In the memory controller that controls access to the memory,
A compression unit that divides input data into blocks and compresses them;
When the data amount of the compressed data block is smaller than that of the non-compressed case, the compressed data block is reduced. When the compressed data block is not reduced, the uncompressed data block is changed. A storage unit for storing in the memory from the start address of the storage area of the memory divided into each area block so that the block of uncompressed data can be stored;
A map information storage unit that separately stores map information including information indicating whether the data amount is compressed data or non-compressed data in a storage area corresponding to a block of data stored in the memory;
A memory controller comprising: A decompression unit for decompressing the block of data read from the memory;
If the block of data read from the memory with reference to the map information is compressed data, the data expanded by the expansion unit is used. If the block is uncompressed data, the read data is left as it is.

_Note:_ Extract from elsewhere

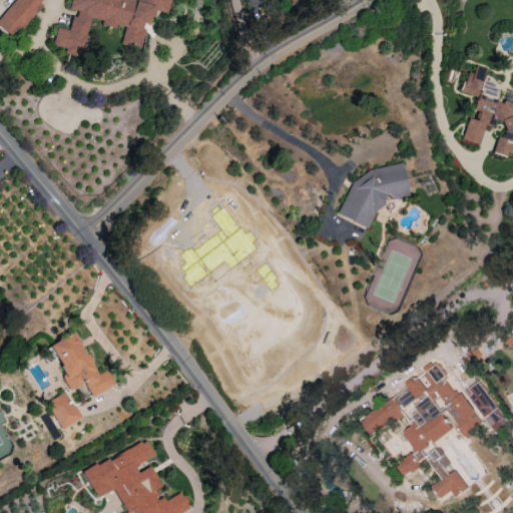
[(12,0),(0,23),(0,29),(20,41),(41,0),(12,0)]
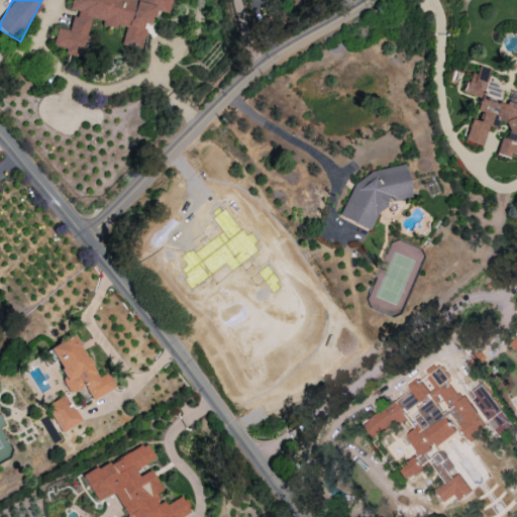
[(81,59),(91,16),(102,22),(125,28),(120,47),(140,52),(146,25),(148,25),(158,11),(169,14),(171,0),(70,0),(69,8),(77,13),(70,25),(69,31),(57,28),(53,46),(66,49),(65,55),(81,59)]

An output section to select and output;
The memory controller according to claim 1, further comprising:   The memory controller according to claim 1, wherein the compression unit compresses a block of data using a reversible compression method that refers to only the block of data.   2. The memory controller according to claim 1, wherein the block of data has a size that is an integral multiple of a minimum access unit to the memory.   One read / write access request to the memory consists of access to one or more blocks of data, access to each block of data becomes access to one or more of the minimum access units, and all the minimum access units M is the minimum value in all access requests of the minimum number of access units accessed by accessing the block of data when the data stored in is uncompressed, and the number of bits of the minimum access unit 5. The memory controller according to claim 4, wherein when n is n bits, it is determined that the amount of data has been reduced by compression when the compression result of the block of data is not more than m × n bits.